Output all of the material beneath this line exactly as it is.

- **STORED DATA**
=======
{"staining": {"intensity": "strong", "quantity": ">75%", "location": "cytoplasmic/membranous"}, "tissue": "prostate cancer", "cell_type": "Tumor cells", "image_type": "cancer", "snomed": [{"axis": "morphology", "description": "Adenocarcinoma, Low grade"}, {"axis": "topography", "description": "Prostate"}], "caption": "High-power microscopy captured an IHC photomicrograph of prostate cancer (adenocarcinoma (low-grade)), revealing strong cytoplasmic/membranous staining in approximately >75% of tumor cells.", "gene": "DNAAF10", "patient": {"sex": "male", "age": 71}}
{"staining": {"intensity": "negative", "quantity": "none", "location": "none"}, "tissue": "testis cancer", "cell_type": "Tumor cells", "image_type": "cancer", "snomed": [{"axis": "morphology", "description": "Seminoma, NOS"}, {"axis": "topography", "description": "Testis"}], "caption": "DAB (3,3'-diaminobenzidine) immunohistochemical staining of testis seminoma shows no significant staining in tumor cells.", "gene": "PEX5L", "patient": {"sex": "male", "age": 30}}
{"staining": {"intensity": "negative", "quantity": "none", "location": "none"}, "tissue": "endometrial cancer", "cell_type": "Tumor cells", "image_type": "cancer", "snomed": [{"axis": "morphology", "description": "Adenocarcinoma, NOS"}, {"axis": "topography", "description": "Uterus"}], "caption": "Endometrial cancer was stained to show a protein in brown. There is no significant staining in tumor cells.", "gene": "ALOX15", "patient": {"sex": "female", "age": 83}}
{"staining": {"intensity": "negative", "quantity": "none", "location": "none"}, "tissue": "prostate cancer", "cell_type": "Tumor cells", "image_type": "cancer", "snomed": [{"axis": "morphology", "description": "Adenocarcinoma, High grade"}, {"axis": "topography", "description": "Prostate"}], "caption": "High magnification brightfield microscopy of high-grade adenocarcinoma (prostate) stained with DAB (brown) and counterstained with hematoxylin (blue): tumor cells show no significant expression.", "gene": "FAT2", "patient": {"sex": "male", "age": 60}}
=======
- **COMPLETED EXERCISE**
{"staining": {"intensity": "strong", "quantity": ">75%", "location": "cytoplasmic/membranous"}, "tissue": "prostate cancer", "cell_type": "Tumor cells", "image_type": "cancer", "snomed": [{"axis": "morphology", "description": "Adenocarcinoma, Low grade"}, {"axis": "topography", "description": "Prostate"}], "caption": "High-power microscopy captured an IHC photomicrograph of prostate cancer (adenocarcinoma (low-grade)), revealing strong cytoplasmic/membranous staining in approximately >75% of tumor cells.", "gene": "DNAAF10", "patient": {"sex": "male", "age": 71}}
{"staining": {"intensity": "negative", "quantity": "none", "location": "none"}, "tissue": "testis cancer", "cell_type": "Tumor cells", "image_type": "cancer", "snomed": [{"axis": "morphology", "description": "Seminoma, NOS"}, {"axis": "topography", "description": "Testis"}], "caption": "DAB (3,3'-diaminobenzidine) immunohistochemical staining of testis seminoma shows no significant staining in tumor cells.", "gene": "PEX5L", "patient": {"sex": "male", "age": 30}}
{"staining": {"intensity": "negative", "quantity": "none", "location": "none"}, "tissue": "endometrial cancer", "cell_type": "Tumor cells", "image_type": "cancer", "snomed": [{"axis": "morphology", "description": "Adenocarcinoma, NOS"}, {"axis": "topography", "description": "Uterus"}], "caption": "Endometrial cancer was stained to show a protein in brown. There is no significant staining in tumor cells.", "gene": "ALOX15", "patient": {"sex": "female", "age": 83}}
{"staining": {"intensity": "negative", "quantity": "none", "location": "none"}, "tissue": "prostate cancer", "cell_type": "Tumor cells", "image_type": "cancer", "snomed": [{"axis": "morphology", "description": "Adenocarcinoma, High grade"}, {"axis": "topography", "description": "Prostate"}], "caption": "High magnification brightfield microscopy of high-grade adenocarcinoma (prostate) stained with DAB (brown) and counterstained with hematoxylin (blue): tumor cells show no significant expression.", "gene": "FAT2", "patient": {"sex": "male", "age": 60}}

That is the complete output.